Competitors who Progressed
50 Years on ....In the 1969 Feis the Player Wills Bursary Competitions were won by Susan Boyd of Armagh in the vocal section and by 17 year old ‘Mimimin Vanecek’ in the violin class, the adjudicator commenting that she was ‘quite up to concert standard’. This is not surprising as her father was professor of violin and viola at the R.I.A.M. Dublin and later in London. A native of Bratislava he is recognised as one of Europe’s most accomplished violinists and renowned as a teacher. As an example of the preparatory work being done in schools, Summerhill College won the Ceili Band competition, Mary Clifford won the junior dancing championship and Ned McGoldrick the Percy French Song Contest. The time-consuming and arduous job of Feis Secretary was now carried out by Gladys McFadden.
In May that year Eugene Lambert, (a previous Feis Ceoil participant) and his R.T.E. Wanderly Wagon programme was shown in Finland, as part of the ‘European Television Series’.
40 years on......The 1979 Feis survived a financial crisis, a particularly cold spell and a postal strike. However, good news came from Player Wills who increased their Bursary from £600 to £2000. It was a much sought after cash bonus put to good use by former winners such as Michael O’Rourke (Sligo) and John O’Connor (Dublin)who became well known and renowned musicians.
Likewise this year’s winner Padraic O’Cuinneaghain pianist studied, graduated and became Head of Piano studies at the Schola Cantorum from 1984 to 2003 and is now a prominent recitalist and lecturer at D.I.T. College of Music. He said that “as tuition is very expensive, he could not have afforded it otherwise”.

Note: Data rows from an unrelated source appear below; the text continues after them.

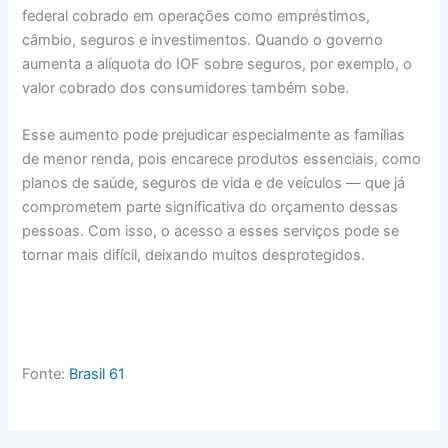
federal cobrado em operações como empréstimos,
câmbio, seguros e investimentos. Quando o governo
aumenta a alíquota do IOF sobre seguros, por exemplo, o
valor cobrado dos consumidores também sobe.
Esse aumento pode prejudicar especialmente as famílias
de menor renda, pois encarece produtos essenciais, como
planos de saúde, seguros de vida e de veículos — que já
comprometem parte significativa do orçamento dessas
pessoas. Com isso, o acesso a esses serviços pode se
tornar mais difícil, deixando muitos desprotegidos.
Fonte:
Brasil 61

The senior duologue was won by Robert Burnside and John Caheny, the Junior Duologue by Brid Feehily and Assumpta Kelly, the Jubilee Trophy by Teresa Doherty and the Kilcoyne children made their stage debut with a successful outcome.The raised Player Wills Bursary of £2000 was a huge attraction inviting contestants from afar and thus making it even more difficult for local competitors to win major awards.
The Bursary winner was Yvonne Egan, Dublin who also won the Isobel Bryson Cup.Sligo winners to emerge were Nicola Sharkey for Oratorio and Sacred Solo and Dramatic Solo Song; the Mercy Convent continuing their excellent record in choral singing, Sinead Harney winning Comhra Juvenile and the Kilcoyne Sisters, Emer, Una and Roisin well placed in prizewinners list. In the girls trio class Julie Kelly, Assumpta Kelly and Fidelma Morrison excelled while the ceili singing class was won by the amusingly named Brady Bunch.
In 1989, 14 year old Lorna Horan was awarded a Grant by the Fitzwilton Trust to enable her to continue piano studies at Chethams School of Music, Manchester. Gail Henry won the U-17 Solo Recorder Class while Maria McGarry won the Piggott Cup U-14 .Kian Egan and Edel Shannon are also included as prize-winners. At the official opening of the Feis, Mayor Lyons made a plea for public funding. Local winners were:- Joe O’Dowd Cup – Declan Foley, Innisfree Ceili Band, Ursuline School Orchestra, Austin O’Callaghan, Thomas and Gerard Staunton, The Pam Donaghy Ensemble, and The Fitzpatrick S.S.D won the Eddie Watson Cup. The I.C.A. choir competition still attracted entrants from a wide area. Athlone I.C.A. won on this occasion.